* **WORK INSTRUCTION**: Of the records that follow, copy only the lines from the line containing "size:10000_, PARALLEL_STATIC: 1 -> 39.41" to the line containing "size:10000_, PARALLEL_STATIC_SIMD: 2.3", both included, exactly as written.

* **AVAILABLE RECORDS**:
--------------------------------
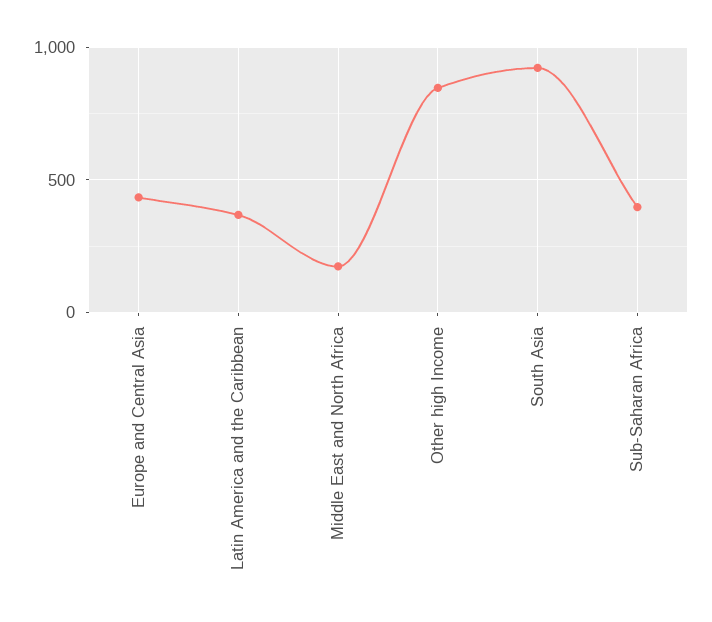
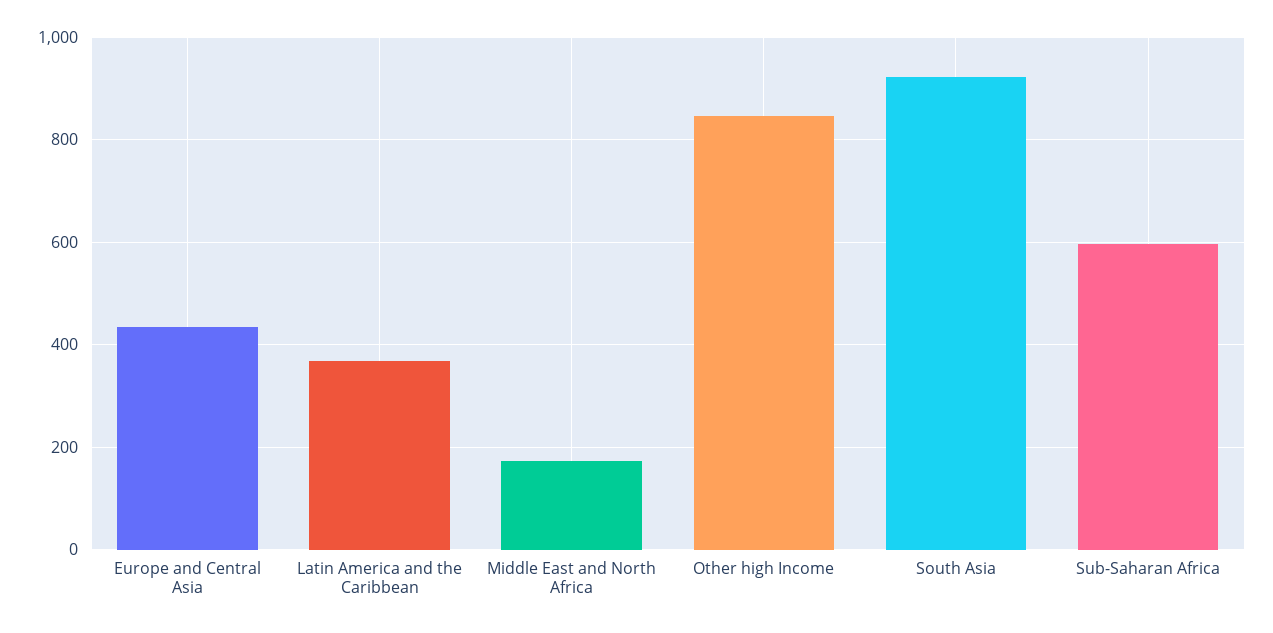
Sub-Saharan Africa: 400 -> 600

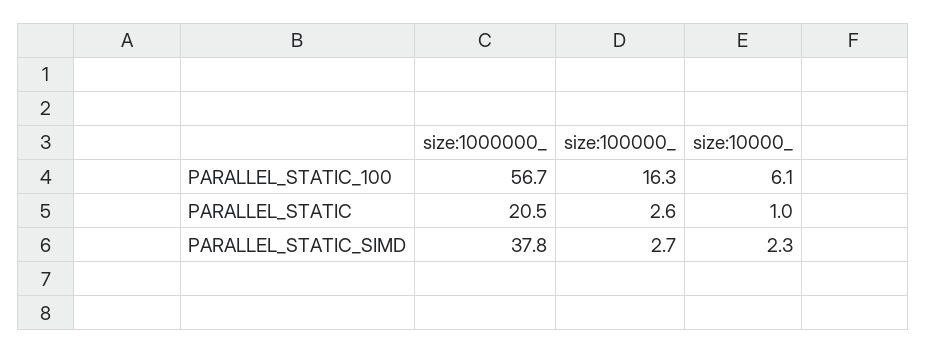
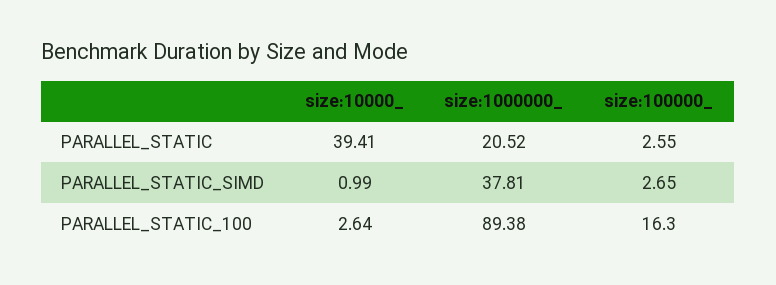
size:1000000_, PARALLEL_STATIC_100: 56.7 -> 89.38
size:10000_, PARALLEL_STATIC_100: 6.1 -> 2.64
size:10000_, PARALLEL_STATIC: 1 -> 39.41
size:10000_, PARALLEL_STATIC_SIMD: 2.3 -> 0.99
--------------------------------
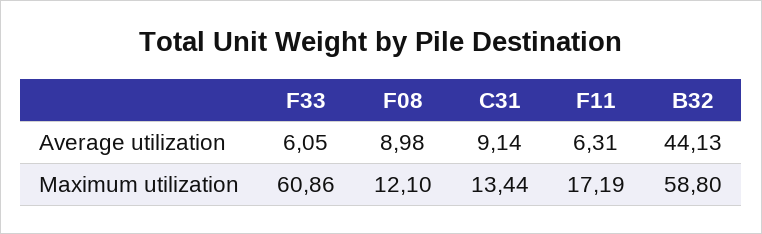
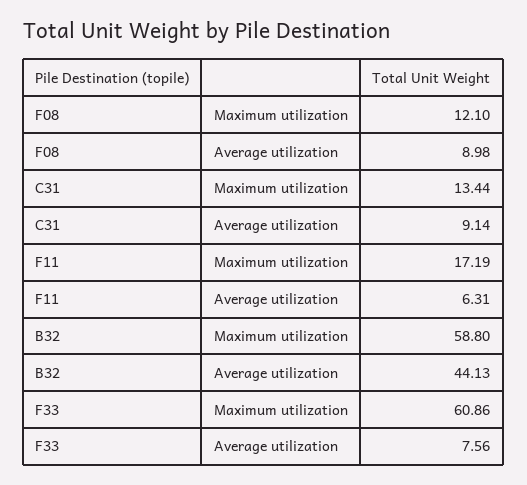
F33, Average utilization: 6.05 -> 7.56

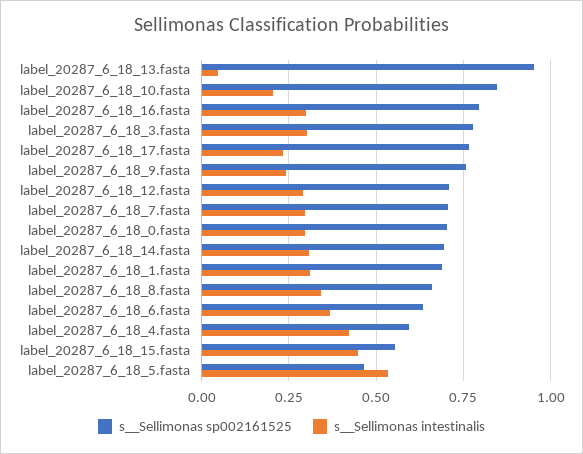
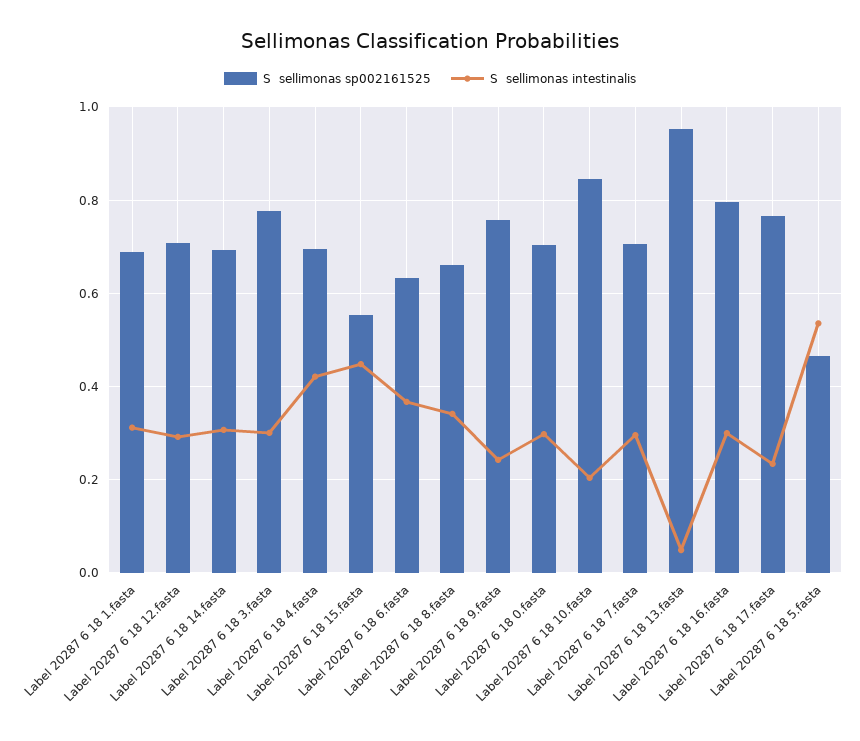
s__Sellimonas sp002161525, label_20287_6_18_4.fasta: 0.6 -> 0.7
--------------------------------
* **RESPONSE BELOW**:
size:10000_, PARALLEL_STATIC: 1 -> 39.41
size:10000_, PARALLEL_STATIC_SIMD: 2.3 -> 0.99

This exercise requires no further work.